See what I’m driving at? A big wedge shaped area for the crowd in front of the stage—sweeping back onto the Great Lawn. Behind the walls and behind the stage; trailers, tents, TV production trucks—all the behind-the-scenes “stuff” it would take to put on a live show for 800,000 people and a TV show for millions.

And to me, it looked simple: have a camera crew and a live camera on the tower, and another on top of a live truck butted right next to the fence along the third-base side. Stand on the truck and you could not only get a perfect shot of the stage and the crowd, but also have a place for a reporter (the late Roger Sharp) to stand and go live.

Only one problem: trucks aren’t allowed to drive on the Great Lawn grass.

What? Truck, tents, trailers, mobile units, port-a-potties, cop cars, ambulances, limos, catering vehicles, production trucks: how were they going to get into place?????

Wellllllll…they were going to drive over sheets of plywood. Park regulations. For something the size of a pickup truck, say, they’d lay down two lines of plywood (one for each tire track) stretching about 40 feet. Drive forward—pick up the plywood from behind and lay it in front—drive forward—pick up—lay down—drive forward—pick up—lay down. For a tractor-trailer, a whole army of workers and huge stacks of plywood were necessary.

For a WABC live van, not that many: but still a good hour’s work for six or eight guys to lay a path from the nearest roadway to our position at the wall. And the site foreman said he just couldn’t spare the manpower.

Back at the station I talked it over with my boss, and he approved the “gratuity.” I took my wallet full of hundreds back to the park, went to the foreman, and said, “You would be doing WABC a huge favor if you could help us park our truck, and we’d be very grateful.” I pulled out five bills, he took them—and thirty minutes later our truck was parked.

We were ready for anything—anything but torrential rains, gale-force winds, lightning and thunder. That’s right, the show started under threatening skies and then God decided to punish someone. I don’t know if it was Diana Ross in the crosshairs, but it felt like me.

I was in our microwave feed area talking to the crews when the guys on the tower told me it was starting to look bad. I couldn’t see what they saw, but I had to take their word for it. I told them that the second they felt it was starting to be dangerous they'd have to pull down off the tower. I told the live truck crew that they’d have to lower the mast and get off the roof. I told the producer that he’d have to get ready to fill 40% of his news hole—the 40% we’d planned to devote to the concert.

The rest is soggy history. The concert had to be halted because of the fear of electrocution. Water puddled six inches deep in some places on the Great Lawn. Drenched concert-goers clogged the subways. Eyewitness News that night was the drowned rat of TV newscasts.

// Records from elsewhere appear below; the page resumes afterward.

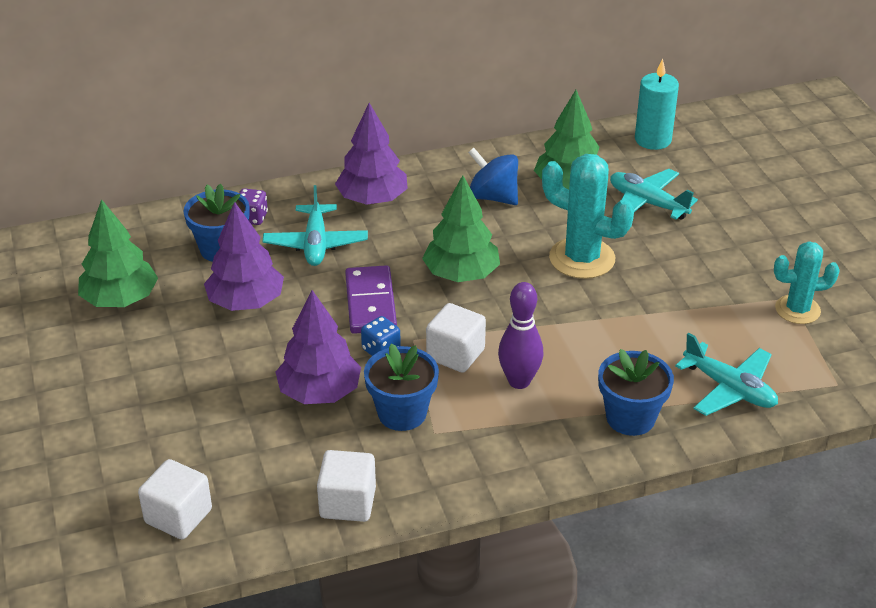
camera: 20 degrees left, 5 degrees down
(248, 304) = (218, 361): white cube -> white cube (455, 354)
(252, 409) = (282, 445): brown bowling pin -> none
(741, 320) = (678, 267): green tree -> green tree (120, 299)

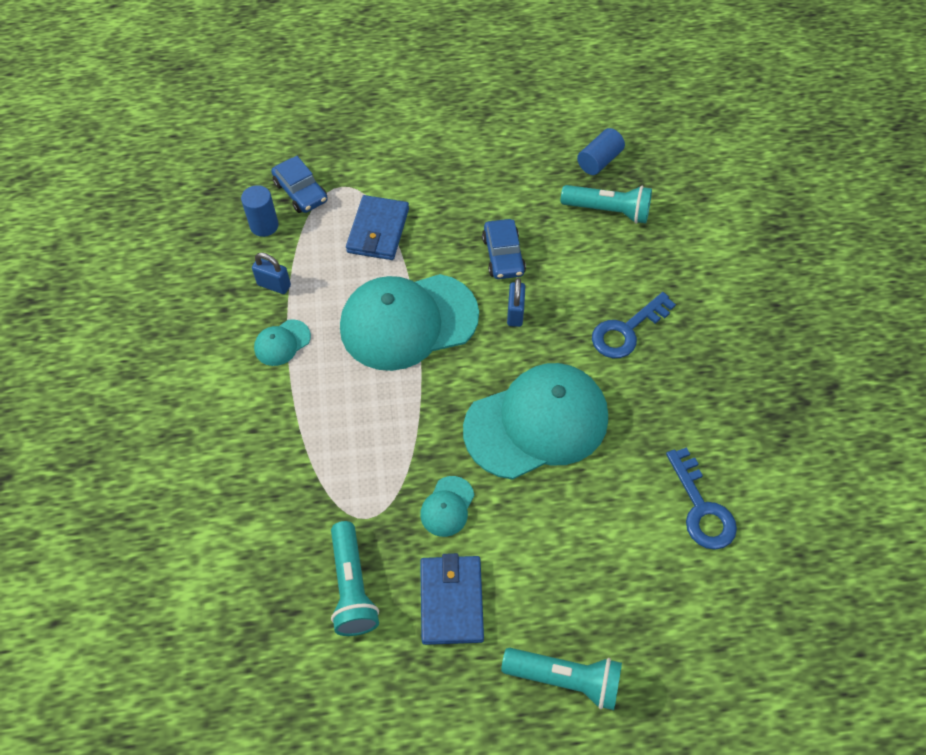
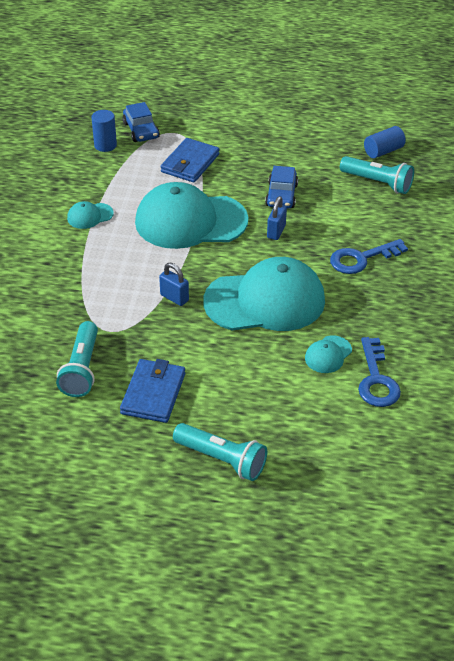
camera: 15 degrees right, 15 degrees down
(274, 285) = (98, 181): blue padlock -> blue padlock (174, 298)
(447, 506) = (174, 337): turquoise cap -> turquoise cap (328, 354)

I was despondent.

Here’s the way Diana Ross’s Central Park concert ended on Thursday, July 21, 1983. This is concert footage from the production truck. The Eyewitness News audience never saw any of this. Our crews had (rightly) taken cover by the time it got this bad.

About two minutes in, it cuts to the dramatic start of the next night’s return.

Can’t beat this for entertainment.

One other concert clip, just for fun. When Dreamgirls debuted on Broadway at the end of 1981, everyone assumed—knew—that it was the story of Diana Ross and the Supremes. Word was that she hated it, despised it.

But here, 19 months later, she’s on stage in the “Big Apple,” singing “Family” from Dreamgirls.

I wish I could say the story had a completely happy ending. It didn’t. As the crowd left the Friday night concert there were reports of gang muggings. Because the concert was held twice it actually lost money for the broadcasters, and there wasn’t enough profit for the Diana Ross Playground. She donated $275,000 of her own money to the project, helping the city to rebuild an existing playground. Groundbreaking took place in September 1986. Ross reportedly called the event "one of the most fulfilling aspects of [her] life and career.